Graeme Smith is critical of the move to centralise planning metings in Inverness.

A DECISION to centralise all planning committee meetings to Inverness has been blasted by a Caithness councillor as a “cold efficiency”.

Wick member Graeme Smith argued the plan – agreed at a meeting of the full Highland Council last week – replaces governance “with diktat and Draconian adherence to policy”.

Councillors voted to reduce the number of planning application committees in the area from three two – one to cover the North and one for the south.

This means, as of January, the North’s planning application committee will cover wards in Caithness, Sutherland, East Ross, the Black Isle and Skye, while its south counterpart will take in those in Inverness, Lochaber, ?Nairn and Badenoch and Strathspey.

The county will be represented on the North committee by two councillors from Landward Caithness, and one each from the Thurso and Wick wards.

The move will, however, mean all meetings will be webcast from Glenurquhart Road, while a commitment has been given to monitor and review the work of the two new committees within a 12-month period.

Mr Smith said the council had taken a bad decision, claiming the measures are only preferable for planners and the authority’s cabinet.

“This council seems bent on copying the Nationalist centralising tendency encamped at the foot of Arthur’s Seat by pulling everything Highland to the local seat at Glenurquhart Road,” he said. “It is a cold efficiency that takes the local out of local government and replaces governance with diktat and draconian adherence to policy.
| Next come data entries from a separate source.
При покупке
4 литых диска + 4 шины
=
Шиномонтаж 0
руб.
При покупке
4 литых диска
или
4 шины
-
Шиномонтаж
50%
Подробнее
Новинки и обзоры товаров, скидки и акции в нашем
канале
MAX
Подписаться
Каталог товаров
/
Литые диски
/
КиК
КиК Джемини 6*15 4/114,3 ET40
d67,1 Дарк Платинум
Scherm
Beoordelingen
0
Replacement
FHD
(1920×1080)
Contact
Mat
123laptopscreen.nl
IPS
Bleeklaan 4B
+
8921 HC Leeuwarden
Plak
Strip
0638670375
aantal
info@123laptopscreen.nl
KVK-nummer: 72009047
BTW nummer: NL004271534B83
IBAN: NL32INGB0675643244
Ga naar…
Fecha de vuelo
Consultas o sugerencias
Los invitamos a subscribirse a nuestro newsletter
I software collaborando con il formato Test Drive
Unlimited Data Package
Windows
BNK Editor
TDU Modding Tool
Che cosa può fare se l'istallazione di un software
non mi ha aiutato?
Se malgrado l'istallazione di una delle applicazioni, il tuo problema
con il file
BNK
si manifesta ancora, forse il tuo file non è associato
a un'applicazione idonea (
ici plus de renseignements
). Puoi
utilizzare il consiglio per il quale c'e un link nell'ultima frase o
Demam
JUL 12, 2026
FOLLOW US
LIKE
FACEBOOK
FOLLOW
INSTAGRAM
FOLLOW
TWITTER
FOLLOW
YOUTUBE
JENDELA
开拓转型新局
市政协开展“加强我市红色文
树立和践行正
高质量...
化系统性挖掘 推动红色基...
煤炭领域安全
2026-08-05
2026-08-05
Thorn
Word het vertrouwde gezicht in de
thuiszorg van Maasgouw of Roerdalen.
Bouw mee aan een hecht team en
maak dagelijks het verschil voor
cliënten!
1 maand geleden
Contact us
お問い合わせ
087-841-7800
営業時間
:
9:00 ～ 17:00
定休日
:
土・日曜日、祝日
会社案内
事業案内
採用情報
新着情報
Slavish adherence to policy may be effective, but it rarely makes for good governance.”

He added: “Unfortunately, the excess of previous wayward councillors in planning matters has made it easy for the centralising tendency to foist this illiberal efficiency onto a battered Highlands which has just about given up on ever seeing the local being put back into local government.

“No real argument was made that the public do not want a change that can only benefit the planning officials and the policy control freaks in the council cabinet.”

Members approved the proposals by 22 votes to 11, with 26 abstentions. They also agreed with the governance review group’s recommendation to consolidate the work of the land, environment and sustainability strategy group, the climate change working group and the community benefits working group.

A new rural affairs and climate change strategy group, which will be made up of 15 councillors, will be in place from January.

Speaking during the meeting, Thurso councillor Donnie Mackay said the move was another step towards further centralisation of services.

“I was elected nine years ago as a local councillor, when decisions were taken at a local level. There are now no decisions taken locally. It is terrible that everything is becoming centralised, the way things are going hospitals will soon only be available in Inverness. This is not the right decision.”

Supporting the move, Councillor Ian Ross, chair of the planning, environment and development committee, said: “The decisions planning committees make are increasingly open to scrutiny and legal challenges.

In order that councillors come to decisions that can stand up to robust internal and external scrutiny, access to professional advice and guidance from our staff during meetings is important.

“Public access to how we do business and come to decisions is also vital. Webcasting allows members of the public, stakeholders, agencies and businesses to follow proceedings wherever they are.

“I believe this new structure will be fit for purpose with local members still very much at the heart of decision-making.

“Another important bonus is that meetings will be held monthly so people will find the planning application process is speeded up.”